Humans tend to want our surroundings sanitized, including nature, but often what’s best in the long run is to give things the space and time they need to play out on their own.
As someone from South Africa this role of carcasses seems kind of obvious, but I’m glad people in Europe are recognising it.
I saw that this morning, and it’s fascinating. I wonder if the prevalence of large birds the first year was because they did not want to pick over dry carcasses. They talked about the birds bringing in seeds in their guts - I wonder from how far away these came. The bit about non-predatory birds feeding on insects etc was interesting, but I wonder if these birds also picked at the carcasses. So many questions, but little concrete information!
Perhaps - and I don’t know South Africa at all, really - is the different places where large animals die. Here in Canada most of the larger mammals die alone in the forests, where few people go. Few of us see this kind of progression just because they are hidden, or in more populated areas, removed. I’ve also read that in Alaska people are allowed to take fresh road killed home!
Here’s a couple media articles if interested:
And here’s an example of a “roadkill application” https://www.cityofhomer-ak.gov/police/roadkill-application
Interesting to read what you sign up for.
Thank you. I had gotten my information from an article similar to the first one (can’t remember where!). I’ve also seen guides from folks further south who recommend and advise on how to use roadkill for food. Since I don’t hunt, I was only ever tempted to stop once - I took the same back-road every day, and saw a dead deer that was not there the evening before. I thought - what if I just carved off a back leg? I didn’t, for a number of reasons.
The application form was very interesting! Again, thank you for that information!
but then - imagine, next time a dead whale washes up on a city beach.
The reaction if it was. Simply left there to rot and for the scientist to observe the interactions.
Humans have tried to interfere in the decomposition of a dead whale on a beach near a city at least once before with classic and spectacular results: https://www.youtube.com/watch?v=yPuaSY0cMK8
They were trying to speed up the decomposition process, but it didn’t go as planned (spoiler/trigger alert: dead whole whale and dead whale in pieces both depicted in newscast).
Cape Town ‘tidies’ dead whales away to landfill. With the kelp which will be piling up on our beaches after two approaching winter storms.
The article includes links to research papers published from studies of this, and those research papers answer some of your questions.

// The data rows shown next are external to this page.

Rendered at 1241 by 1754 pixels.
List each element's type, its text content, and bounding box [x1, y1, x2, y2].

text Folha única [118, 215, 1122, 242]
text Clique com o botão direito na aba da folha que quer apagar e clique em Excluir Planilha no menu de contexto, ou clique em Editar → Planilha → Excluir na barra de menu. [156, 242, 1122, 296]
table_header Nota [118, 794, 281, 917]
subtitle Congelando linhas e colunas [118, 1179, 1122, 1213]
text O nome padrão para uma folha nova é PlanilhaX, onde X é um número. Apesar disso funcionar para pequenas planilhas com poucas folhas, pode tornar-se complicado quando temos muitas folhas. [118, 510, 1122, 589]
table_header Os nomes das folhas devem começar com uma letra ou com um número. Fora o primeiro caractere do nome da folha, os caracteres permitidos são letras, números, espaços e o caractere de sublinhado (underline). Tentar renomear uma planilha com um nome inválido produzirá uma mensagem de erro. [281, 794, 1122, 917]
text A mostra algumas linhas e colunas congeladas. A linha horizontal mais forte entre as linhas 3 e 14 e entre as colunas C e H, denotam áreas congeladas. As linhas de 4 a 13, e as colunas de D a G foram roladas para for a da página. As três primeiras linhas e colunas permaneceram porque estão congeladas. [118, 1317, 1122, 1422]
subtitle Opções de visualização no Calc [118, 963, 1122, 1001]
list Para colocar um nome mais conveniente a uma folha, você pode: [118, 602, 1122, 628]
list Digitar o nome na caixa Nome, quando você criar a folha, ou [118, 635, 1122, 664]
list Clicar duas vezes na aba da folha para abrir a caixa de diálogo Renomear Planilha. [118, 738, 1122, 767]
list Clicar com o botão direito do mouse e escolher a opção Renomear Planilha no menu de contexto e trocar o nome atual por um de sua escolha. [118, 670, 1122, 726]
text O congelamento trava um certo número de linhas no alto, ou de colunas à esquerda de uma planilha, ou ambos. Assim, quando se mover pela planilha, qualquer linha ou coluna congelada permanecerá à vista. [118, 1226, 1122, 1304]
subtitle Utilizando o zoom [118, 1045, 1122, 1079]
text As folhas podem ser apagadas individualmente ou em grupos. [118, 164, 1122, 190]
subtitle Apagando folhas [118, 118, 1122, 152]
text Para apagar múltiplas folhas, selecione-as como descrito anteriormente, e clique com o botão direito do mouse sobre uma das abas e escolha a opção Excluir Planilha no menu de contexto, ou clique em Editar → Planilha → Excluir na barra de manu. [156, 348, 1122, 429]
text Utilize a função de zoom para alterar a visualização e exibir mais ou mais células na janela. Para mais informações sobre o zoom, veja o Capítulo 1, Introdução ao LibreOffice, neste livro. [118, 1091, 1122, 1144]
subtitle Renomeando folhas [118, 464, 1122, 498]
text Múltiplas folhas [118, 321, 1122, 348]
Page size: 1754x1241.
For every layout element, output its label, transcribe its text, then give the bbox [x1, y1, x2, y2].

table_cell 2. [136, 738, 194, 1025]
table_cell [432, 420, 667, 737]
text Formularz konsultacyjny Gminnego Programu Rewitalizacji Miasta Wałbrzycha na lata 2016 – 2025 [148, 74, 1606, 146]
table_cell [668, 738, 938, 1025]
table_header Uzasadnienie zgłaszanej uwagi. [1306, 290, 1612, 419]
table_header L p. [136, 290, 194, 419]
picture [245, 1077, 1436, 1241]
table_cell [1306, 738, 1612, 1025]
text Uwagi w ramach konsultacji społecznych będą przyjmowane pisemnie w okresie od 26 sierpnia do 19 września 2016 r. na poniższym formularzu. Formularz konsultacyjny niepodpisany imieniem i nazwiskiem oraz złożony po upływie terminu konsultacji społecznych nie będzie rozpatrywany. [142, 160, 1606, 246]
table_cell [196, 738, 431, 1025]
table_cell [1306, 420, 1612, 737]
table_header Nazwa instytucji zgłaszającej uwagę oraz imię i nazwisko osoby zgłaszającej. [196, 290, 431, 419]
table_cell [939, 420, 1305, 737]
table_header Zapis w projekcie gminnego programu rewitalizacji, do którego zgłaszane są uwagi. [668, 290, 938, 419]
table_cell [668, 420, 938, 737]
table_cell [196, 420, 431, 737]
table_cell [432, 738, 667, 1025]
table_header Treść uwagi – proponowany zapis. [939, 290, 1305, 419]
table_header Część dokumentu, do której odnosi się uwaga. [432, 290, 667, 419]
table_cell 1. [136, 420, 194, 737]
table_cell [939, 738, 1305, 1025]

Regarding the birds picking at the carcasses, given my own observations in various parts of the world, I’d say it’s almost certain that many of them did. You see this often with chickadees in the winter; they’ll pick at deer carcasses and other animals pulling bits of flesh from the bones. Most common during winter when other foods are scarce.
Like here, with my lifer boreal chickadee. Felt like cheating since the deer carcass was hoisted and strapped to a tree but I got great looks and listens from a car blind: (don’t click if you don’t want to see dead deer in a tree being eaten by an adorable passerine)
I’ve observed this behavior with parids on unmoved roadkill in winter as well. Most kills I come across are either barely sign or just fur and skeletons.
That would be so interesting to observe! I do understand the rationale of removing them from the beaches that people use. It’s kind of a shame that the beach couldn’t simply be closed for a year or two to allow the natural decomposition to take place and give time for the bacterial load to subside to ‘safe’ levels, but there you have it.
Have there been any whale carcasses that washed up in places in Cape Point, De Hoop, or other natural coastline areas?
The ones I see on social media, or hear about on the news, are around the city.
It would certainly be interesting to read the research.
Perhaps our dead whales are towed out to sea
Great article. Very impactful
They’re just paying back all the deer that eat baby birds.
Here in Maine I know a few people that have an in with their local Sheriff and are on the call list for when a deer or Moose are hit. Similar to what you said I’m certain there are plenty that die in the forests but at least those removed by people along roads get put to good use!